DISSERTAZIONI DI DOTTORATO
Commensality: Jesus’ Meals with Pharisees and their Liturgical Roots
(Lk 7:36-50; 11:37-54; 14:1-24)
Luke’s presentation of the deeds and words of Jesus features an emphasis on Jesus at table unique among the Synoptic Gospels. One of the most prominent features of this singular focus on meals is the fact that Luke alone portrays Jesus dining in the house of a Pharisee, and he does this on three separate occasions (7:36-50; 11:37-54; 14:1-24). Most exegetes consider these scenes to be structured according to the Hellenistic symposium genre; while such an interpretation is a reasonable possibility, it ignores the fact that Luke employs the meal much as Jesus himself does in his fellowship with tax collectors and sinners: as a message to the Christians who gather together to encounter Jesus by recognizing him in the breaking of the bread (Lk 7:37; 24:31). The Synoptic tradition regarding both meals and the portrayal of the Pharisees is analyzed in order to reveal Luke’s unique treatment of both traditions, which are often woven together in the Third Gospel. In all three meal scenes plus the material around them, the disciples of Jesus are implored to open their table fellowship to whomever is willing to repent. Jesus exhorts them to avoid the trap of the “Pharisaic mindset”, which leads to the exclusion of others (and even auto-exclusion) from the communal meal.
With the three meal scenes in Pharisaic homes and their surrounding narrative context, Luke presents Jesus’ historical practice of commensality [συνεσθίειν] as a model for Christian believers struggling to implement that teaching in the life of their own communities. The meal itself is the message as far both as Jesus and Luke are concerned, since it represents the tangible sign of the Kingdom in that unified community of Jews and Gentiles; even at the textual level, though, it also functions as a reminder of the liturgical and Eucharistic origins of the Gospel pericopal structure itself, and gives those Christians encountering their Lord in the breaking of the bread tangible access to his earthly ministry.

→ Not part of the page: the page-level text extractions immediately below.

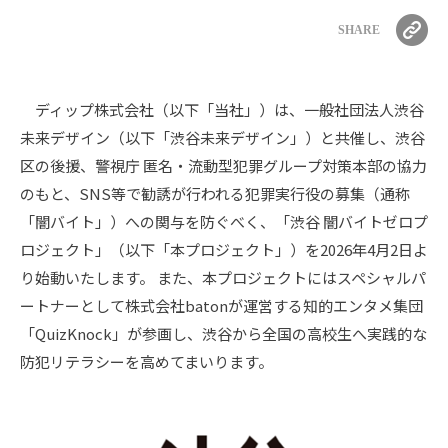
SHARE
ディップ株式会社（以下「当社」）は、一般社団法人渋谷
未来デザイン（以下「渋谷未来デザイン」）と共催し、渋谷
区の後援、警視庁 匿名・流動型犯罪グループ対策本部の協力
のもと、SNS等で勧誘が行われる犯罪実行役の募集（通称
「闇バイト」）への関与を防ぐべく、「渋谷 闇バイトゼロプ
ロジェクト」（以下「本プロジェクト」）を2026年4月2日よ
り始動いたします。 また、本プロジェクトにはスペシャルパ
ートナーとして株式会社batonが運営する知的エンタメ集団
「QuizKnock」が参画し、渋谷から全国の高校生へ実践的な
防犯リテラシーを高めてまいります。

The dissertation concludes with the suggestion that a “Gospel pericopal structure” or “genre of encounter” plays a fundamental role in the formation of the Synoptic pericopes at the oral level. This manner of portraying scenes of Jesus coming, going, and encountering various people in need of healing or salvation has its origin not in any desire to imitate Hellenistic literary genres, but in the liturgical life of the early Christian communities. What is emphasized is the liturgical cradle not simply of the Gospel traditions about Jesus or the Lucan meal scenes, but the very form those traditions take in the written Gospels. This emphasis enables Luke to present meal scenes which speak to the community gathered to recognize Jesus in the breaking of bread and encounter him around their shared table, just as the characters in the written Gospels do.